HarvardJ.P. Moreland and William Lane Craig wrote:

[T]he single most important institution shaping Western culture is the university.  It is at the university that our future political leaders, our journalists, our teachers, our business executives, our lawyers, our artists, will be trained.  It as at the university that they will formulate or, more likely, simply absorb the worldview that will shape their lives.  And since these are the opinion-makers and leaders who shape our culture, the worldview that they imbibe at the university will be the one that shapes our culture.  If the Christian worldview can be restored to a place of prominence and respect at the university, it will have a leavening effect throughout society.  If we change the university, we can change our culture through those who shape culture.

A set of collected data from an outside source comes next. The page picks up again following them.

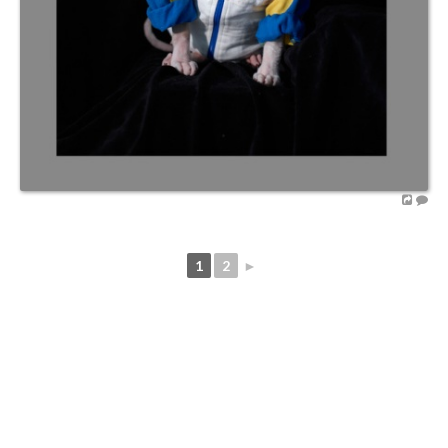
1
2
►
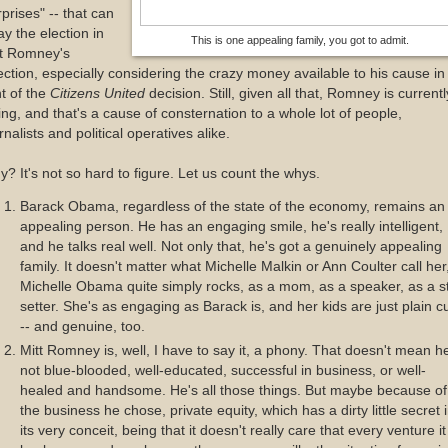
prises" -- that can
y the election in
This is one appealing family, you got to admit.
tt Romney's
ection, especially considering the crazy money available to his cause in
ht of the
Citizens United
decision. Still, given all that, Romney is currentl
ing, and that's a cause of consternation to a whole lot of people,
rnalists and political operatives alike.
? It's not so hard to figure. Let us count the whys.
Barack Obama, regardless of the state of the economy, remains an
appealing person. He has an engaging smile, he's really intelligent,
and he talks real well. Not only that, he's got a genuinely appealing
family. It doesn't matter what Michelle Malkin or Ann Coulter call her
Michelle Obama quite simply rocks, as a mom, as a speaker, as a s
setter. She's as engaging as Barack is, and her kids are just plain c
-- and genuine, too.
Mitt Romney is, well, I have to say it, a phony. That doesn't mean h
not blue-blooded, well-educated, successful in business, or well-
healed and handsome. He's all those things. But maybe because of
the business he chose, private equity, which has a dirty little secret 
its very conceit, being that it doesn't really care that every venture it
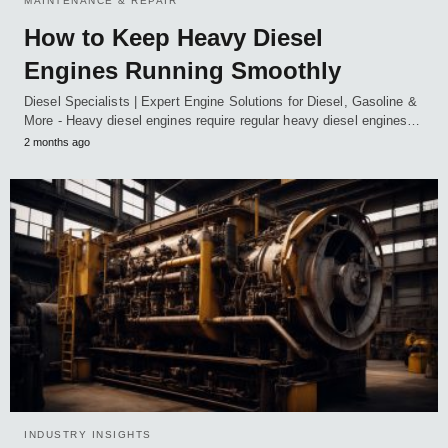
MAINTENANCE & REPAIR
How to Keep Heavy Diesel
Engines Running Smoothly
Diesel Specialists | Expert Engine Solutions for Diesel, Gasoline &
More - Heavy diesel engines require regular heavy diesel engines…
2 months ago
INDUSTRY INSIGHTS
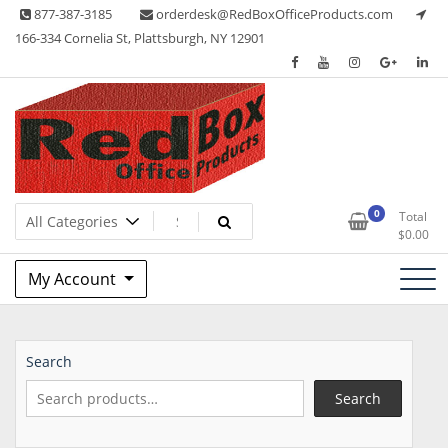
Skip
877-387-3185
orderdesk@RedBoxOfficeProducts.com
to
166-334 Cornelia St, Plattsburgh, NY 12901
content
Lots of Office Supplies
Red Box Office Products
0
Total
$
0.00
My Account
Search
Search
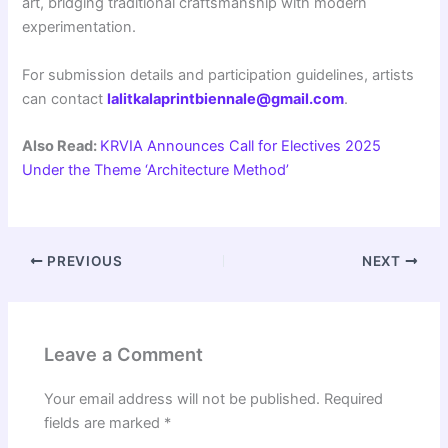
art, bridging traditional craftsmanship with modern
experimentation.
For submission details and participation guidelines, artists
can contact
lalitkalaprintbiennale@gmail.com
.
Also Read:
KRVIA Announces Call for Electives 2025
Under the Theme ‘Architecture Method’
PREVIOUS
NEXT
Leave a Comment
Your email address will not be published.
Required
fields are marked
*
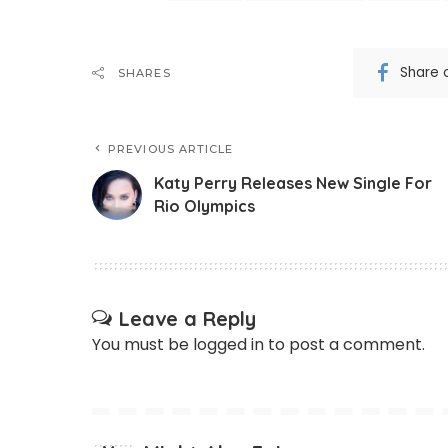
Share 
SHARES
PREVIOUS ARTICLE
Katy Perry Releases New Single For
Rio Olympics
Leave a Reply
You must be
logged in
to post a comment.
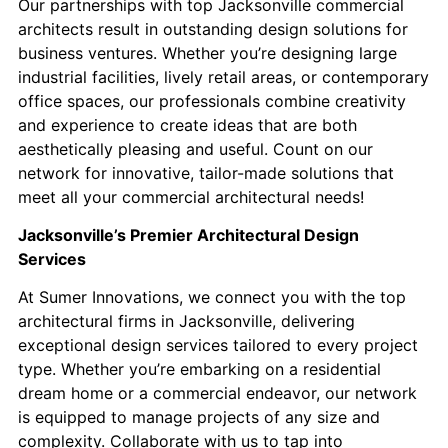
Our partnerships with top Jacksonville commercial
architects result in outstanding design solutions for
business ventures. Whether you’re designing large
industrial facilities, lively retail areas, or contemporary
office spaces, our professionals combine creativity
and experience to create ideas that are both
aesthetically pleasing and useful. Count on our
network for innovative, tailor-made solutions that
meet all your commercial architectural needs!
Jacksonville’s Premier Architectural Design
Services
At Sumer Innovations, we connect you with the top
architectural firms in Jacksonville, delivering
exceptional design services tailored to every project
type. Whether you’re embarking on a residential
dream home or a commercial endeavor, our network
is equipped to manage projects of any size and
complexity. ​Collaborate with us to tap into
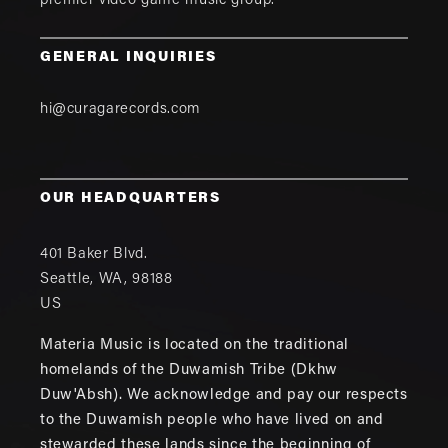
premier video game music group.
GENERAL INQUIRIES
hi@curagarecords.com
OUR HEADQUARTERS
401 Baker Blvd.
Seattle
,
WA
,
98188
US
Materia Music is located on the traditional
homelands of the Duwamish Tribe (Dkhw
Duw'Absh). We acknowledge and pay our respects
to the Duwamish people who have lived on and
stewarded these lands since the beginning of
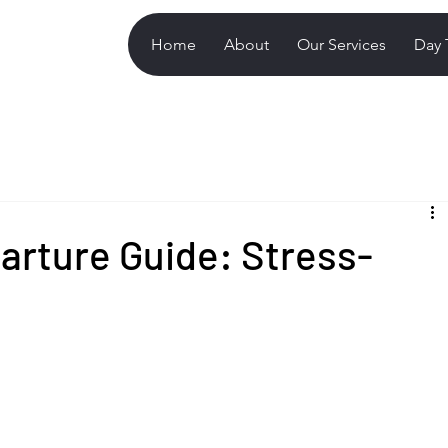
Home
About
Our Services
Day 
arture Guide: Stress-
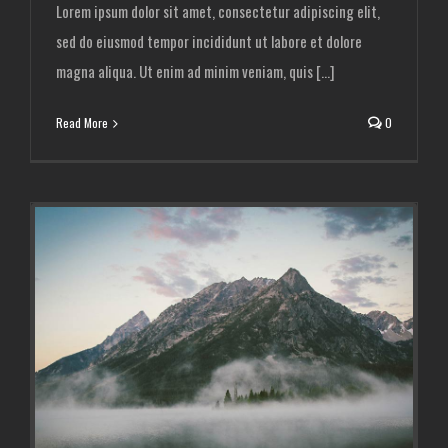
Lorem ipsum dolor sit amet, consectetur adipiscing elit,
sed do eiusmod tempor incididunt ut labore et dolore
magna aliqua. Ut enim ad minim veniam, quis [...]
Read More
0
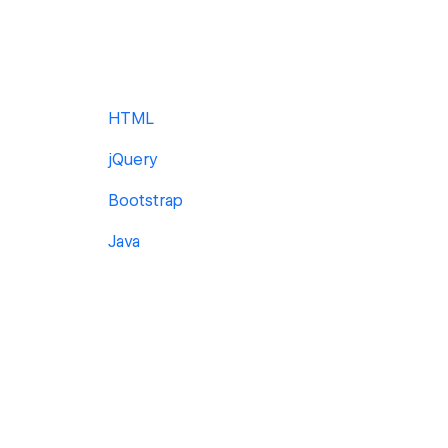
HTML
jQuery
Bootstrap
Java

Now in one sense it is theology, not philosophy, which is the most important domain for thought and intellect.  As the medievals rightly saw, theology is the queen of the sciences, to be studied as the crowning discipline only after one has been trained in the other disciplines.  Unfortunately, the queen is currently in exile from the Western university.  But her handmaid, philosophy, still has a place at the court and is thus strategically positioned so as to act on behalf of her queen.[1]

[1]J.P. Moreland and William Lane Craig, Philosophical Foundations for a Christian Worldview (Downers Grove, IL: InterVarsity Press, 2003), 2-3.